Metal trader gives copper second try
Updated: 2011-10-02 07:22
By Zhang Q (China Daily)
BEIJING - China Minmetals, a State-owned metals trader, has made a $1.3 billion offer to take over the Toronto-listed copper producer Anvil Mining, marking Minmetals' second attempt to obtain copper assets this year after it had failed to take over the African copper miner Equinox.
Minmetals Resources, the company's Hong Kong-listed arm, said on Friday that it will offer $7.70 a share for Anvil and that the deal has won approvals from the largest shareholder in Anvil, Trafigura Beheer, and Anvil's board.
The offer came after Minmetals had attempted to buy up copper assets in Africa in April. In an unsolicited proposal, it then tried to take over Equinox Minerals Ltd but lost that acquisition opportunity to a $7.69 billion cash bid submitted by Barrick Gold Corp, the largest producer of gold in the world.
In a statement, Minmetals said it will take advantage of Anvil's experience and relationships to expand further in southern and central Africa, an area with "enormous exploration potential".
Anvil has mines in the Democratic Republic of Congo and its main asset is the Kinsevere copper mine, which is expected to produce between 36,000 and 38,000 tons of copper this year and eventually to increase its output to 60,000 tons a year, the statement said. It also said Anvil will boost Minmetals' copper output by 60 percent and its copper reserves by 75 percent, or to 1.7 million tons.
David Lamont, CEO of Minmetals Resources, said the company will be looking for more assets like Anvil as it pursues its expansion plans, according to the Financial Times.
"Our aspiration is to see ourselves in the next three to five years growing into one of the top mid-tier mining companies," Lamont said. "We feel that we are underweight in copper.

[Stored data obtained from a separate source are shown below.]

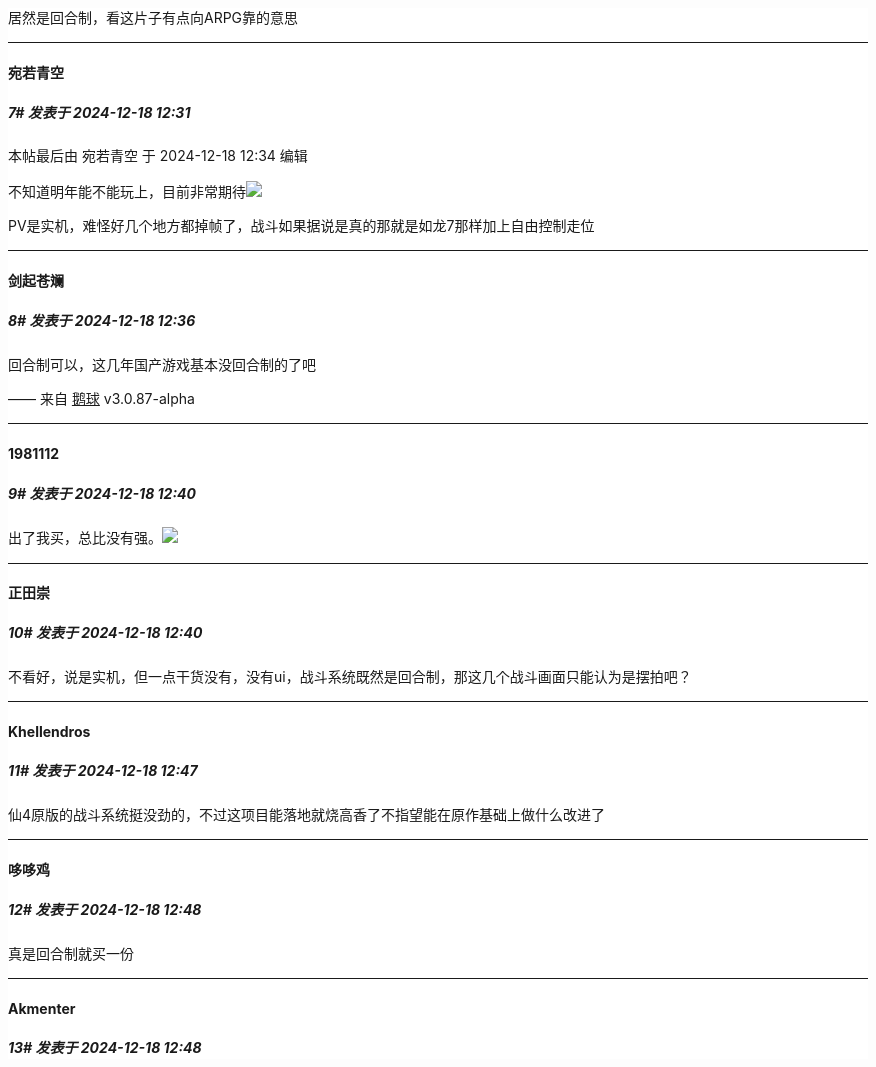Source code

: 居然是回合制，看这片子有点向ARPG靠的意思

*****

####  宛若青空  
##### 7#       发表于 2024-12-18 12:31

 本帖最后由 宛若青空 于 2024-12-18 12:34 编辑 

不知道明年能不能玩上，目前非常期待<img src="https://static.saraba1st.com/image/smiley/face2017/033.png" referrerpolicy="no-referrer">

PV是实机，难怪好几个地方都掉帧了，战斗如果据说是真的那就是如龙7那样加上自由控制走位

*****

####  剑起苍斓  
##### 8#       发表于 2024-12-18 12:36

回合制可以，这几年国产游戏基本没回合制的了吧

—— 来自 [鹅球](https://www.pgyer.com/xfPejhuq) v3.0.87-alpha

*****

####  1981112  
##### 9#       发表于 2024-12-18 12:40

出了我买，总比没有强。<img src="https://static.saraba1st.com/image/smiley/face2017/004.gif" referrerpolicy="no-referrer">

*****

####  正田崇  
##### 10#       发表于 2024-12-18 12:40

不看好，说是实机，但一点干货没有，没有ui，战斗系统既然是回合制，那这几个战斗画面只能认为是摆拍吧？

*****

####  Khellendros  
##### 11#       发表于 2024-12-18 12:47

仙4原版的战斗系统挺没劲的，不过这项目能落地就烧高香了不指望能在原作基础上做什么改进了

*****

####  哆哆鸡  
##### 12#       发表于 2024-12-18 12:48

真是回合制就买一份

*****

####  Akmenter  
##### 13#       发表于 2024-12-18 12:48

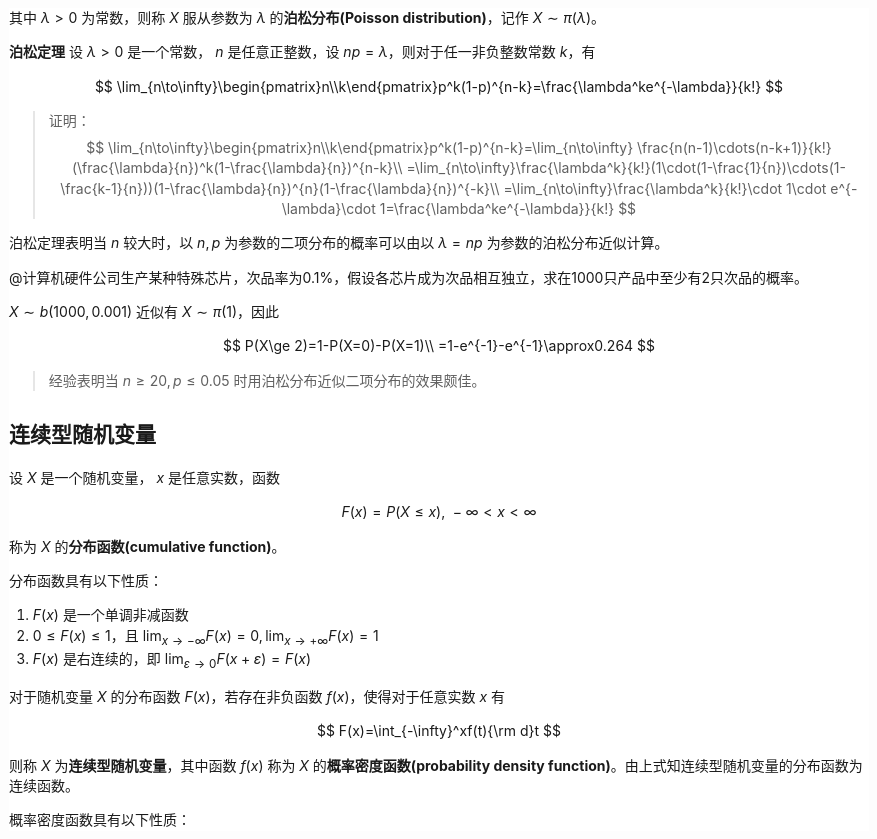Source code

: 其中 $\lambda>0$ 为常数，则称 $X$ 服从参数为 $\lambda$ 的**泊松分布(Poisson distribution)**，记作 $X\sim \pi(\lambda)$。

**泊松定理** 设 $\lambda>0$ 是一个常数， $n$ 是任意正整数，设 $np=\lambda$，则对于任一非负整数常数 $k$，有

$$
\lim_{n\to\infty}\begin{pmatrix}n\\k\end{pmatrix}p^k(1-p)^{n-k}=\frac{\lambda^ke^{-\lambda}}{k!}
$$

> 证明：
> $$
> \lim_{n\to\infty}\begin{pmatrix}n\\k\end{pmatrix}p^k(1-p)^{n-k}=\lim_{n\to\infty} \frac{n(n-1)\cdots(n-k+1)}{k!}(\frac{\lambda}{n})^k(1-\frac{\lambda}{n})^{n-k}\\
> =\lim_{n\to\infty}\frac{\lambda^k}{k!}(1\cdot(1-\frac{1}{n})\cdots(1-\frac{k-1}{n}))(1-\frac{\lambda}{n})^{n}(1-\frac{\lambda}{n})^{-k}\\
> =\lim_{n\to\infty}\frac{\lambda^k}{k!}\cdot 1\cdot e^{-\lambda}\cdot 1=\frac{\lambda^ke^{-\lambda}}{k!}
> $$
> 

泊松定理表明当 $n$ 较大时，以 $n,p$ 为参数的二项分布的概率可以由以 $\lambda =np$ 为参数的泊松分布近似计算。

@计算机硬件公司生产某种特殊芯片，次品率为0.1%，假设各芯片成为次品相互独立，求在1000只产品中至少有2只次品的概率。

$X\sim b(1000,0.001)$ 近似有 $X\sim \pi(1)$，因此

$$
P(X\ge 2)=1-P(X=0)-P(X=1)\\
=1-e^{-1}-e^{-1}\approx0.264
$$

> 经验表明当 $n\ge20,p\le0.05$ 时用泊松分布近似二项分布的效果颇佳。

## 连续型随机变量

设 $X$ 是一个随机变量， $x$ 是任意实数，函数

$$
F(x)=P(X\le x),\ -\infty<x<\infty
$$

称为 $X$ 的**分布函数(cumulative function)**。

分布函数具有以下性质：

1. $F(x)$ 是一个单调非减函数
2. $0\le F(x)\le 1$，且 $\lim_{x\to -\infty} F(x)=0,\lim_{x\to +\infty} F(x)=1$ 
3. $F(x)$ 是右连续的，即 $\lim_{\varepsilon\to 0}F(x+\varepsilon)=F(x)$ 

对于随机变量 $X$ 的分布函数 $F(x)$，若存在非负函数 $f(x)$，使得对于任意实数 $x$ 有

$$
F(x)=\int_{-\infty}^xf(t){\rm d}t
$$

则称 $X$ 为**连续型随机变量**，其中函数 $f(x)$ 称为 $X$ 的**概率密度函数(probability density function)**。由上式知连续型随机变量的分布函数为连续函数。

概率密度函数具有以下性质：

Copper is a market that we see through the medium to long term as being very strong."
Congo holds 4 percent of the copper reserves in the world and is among the largest producers of cobalt, according to data from Bloomberg.
To fuel the country's economy, Chinese companies have been enthusiastically seeking resources overseas in recent years.

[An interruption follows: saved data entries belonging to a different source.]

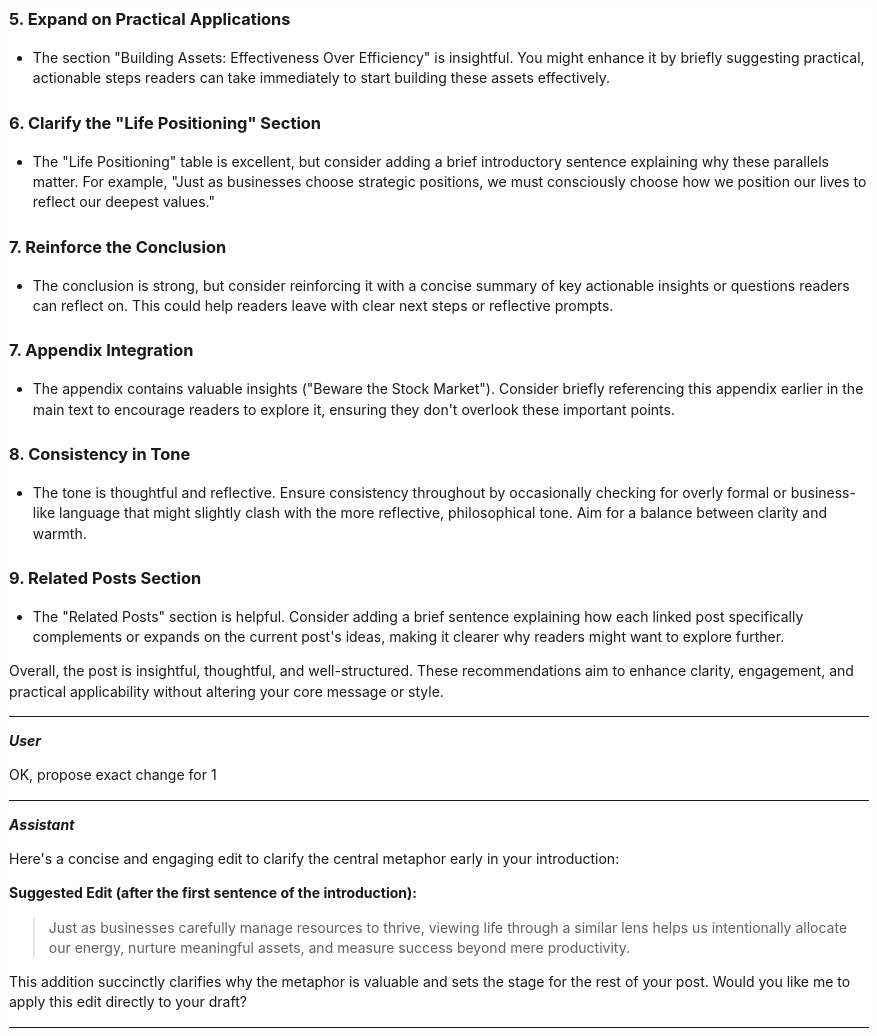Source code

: ### 5. Expand on Practical Applications
- The section "Building Assets: Effectiveness Over Efficiency" is insightful. You might enhance it by briefly suggesting practical, actionable steps readers can take immediately to start building these assets effectively.

### 6. Clarify the "Life Positioning" Section
- The "Life Positioning" table is excellent, but consider adding a brief introductory sentence explaining why these parallels matter. For example, "Just as businesses choose strategic positions, we must consciously choose how we position our lives to reflect our deepest values."

### 7. Reinforce the Conclusion
- The conclusion is strong, but consider reinforcing it with a concise summary of key actionable insights or questions readers can reflect on. This could help readers leave with clear next steps or reflective prompts.

### 7. Appendix Integration
- The appendix contains valuable insights ("Beware the Stock Market"). Consider briefly referencing this appendix earlier in the main text to encourage readers to explore it, ensuring they don't overlook these important points.

### 8. Consistency in Tone
- The tone is thoughtful and reflective. Ensure consistency throughout by occasionally checking for overly formal or business-like language that might slightly clash with the more reflective, philosophical tone. Aim for a balance between clarity and warmth.

### 9. Related Posts Section
- The "Related Posts" section is helpful. Consider adding a brief sentence explaining how each linked post specifically complements or expands on the current post's ideas, making it clearer why readers might want to explore further.

Overall, the post is insightful, thoughtful, and well-structured. These recommendations aim to enhance clarity, engagement, and practical applicability without altering your core message or style.

---

_**User**_

OK, propose exact change for 1

---

_**Assistant**_

Here's a concise and engaging edit to clarify the central metaphor early in your introduction:

**Suggested Edit (after the first sentence of the introduction):**

> Just as businesses carefully manage resources to thrive, viewing life through a similar lens helps us intentionally allocate our energy, nurture meaningful assets, and measure success beyond mere productivity.

This addition succinctly clarifies why the metaphor is valuable and sets the stage for the rest of your post. Would you like me to apply this edit directly to your draft?

---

In 2010, Chinese companies spent more than $6.6 billion to acquire overseas mining companies or mining assets, according to data from Thomson Reuters. The year before, when China was one of the few countries that had cash to spare amid the financial downturn, the country had played a large role in the global mining and metals transaction market.

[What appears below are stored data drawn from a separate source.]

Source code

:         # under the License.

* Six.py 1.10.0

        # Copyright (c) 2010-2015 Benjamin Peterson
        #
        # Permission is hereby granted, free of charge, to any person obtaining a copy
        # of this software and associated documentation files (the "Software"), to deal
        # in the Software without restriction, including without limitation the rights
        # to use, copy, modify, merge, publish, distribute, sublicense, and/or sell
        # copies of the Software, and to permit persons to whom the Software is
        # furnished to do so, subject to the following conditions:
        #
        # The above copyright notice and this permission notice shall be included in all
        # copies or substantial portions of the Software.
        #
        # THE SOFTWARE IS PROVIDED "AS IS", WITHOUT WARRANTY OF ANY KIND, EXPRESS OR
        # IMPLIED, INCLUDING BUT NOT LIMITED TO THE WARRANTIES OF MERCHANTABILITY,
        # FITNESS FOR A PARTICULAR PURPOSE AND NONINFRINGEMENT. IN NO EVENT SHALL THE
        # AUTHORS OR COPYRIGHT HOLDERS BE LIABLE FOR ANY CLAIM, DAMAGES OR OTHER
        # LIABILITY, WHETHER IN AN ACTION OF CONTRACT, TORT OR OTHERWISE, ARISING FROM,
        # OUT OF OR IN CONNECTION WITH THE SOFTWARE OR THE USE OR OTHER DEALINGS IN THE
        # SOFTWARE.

But in 2010, many countries regained much of their former vigor, pushing China to fourth in the global mining transactions market.
In the first half of this year, more than 75 percent of mining mergers and acquisitions had to do with copper, gold and coal mining, said Wayne Jansen, a global partner in the auditing firm KPMG, who is responsible for dealing with the mining industry.
He said the competition for those resources is fierce.
In July, the Sichuan Hanlong Group, a private conglomerate, offered A$1.2 billion ($1.3 billion) in cash for the rest of the Australia-listed miner Sundance Resources Ltd, hoping to gain control of the company's iron ore project in West Africa.
Liu Han, chairman of Hanlong, previously told China Daily that West Africa is emerging as an important region, especially after it has become more difficult in recent times to invest in Australia and Brazil.
"Australia and Brazil both have great resources, but, because of rising cost pressures and policy barriers, they don't provide many opportunities to Chinese investors," he said.
China's Jinchuan Group Ltd, agreed to pay $1.36 billion in July for the African copper producer Metorex Ltd.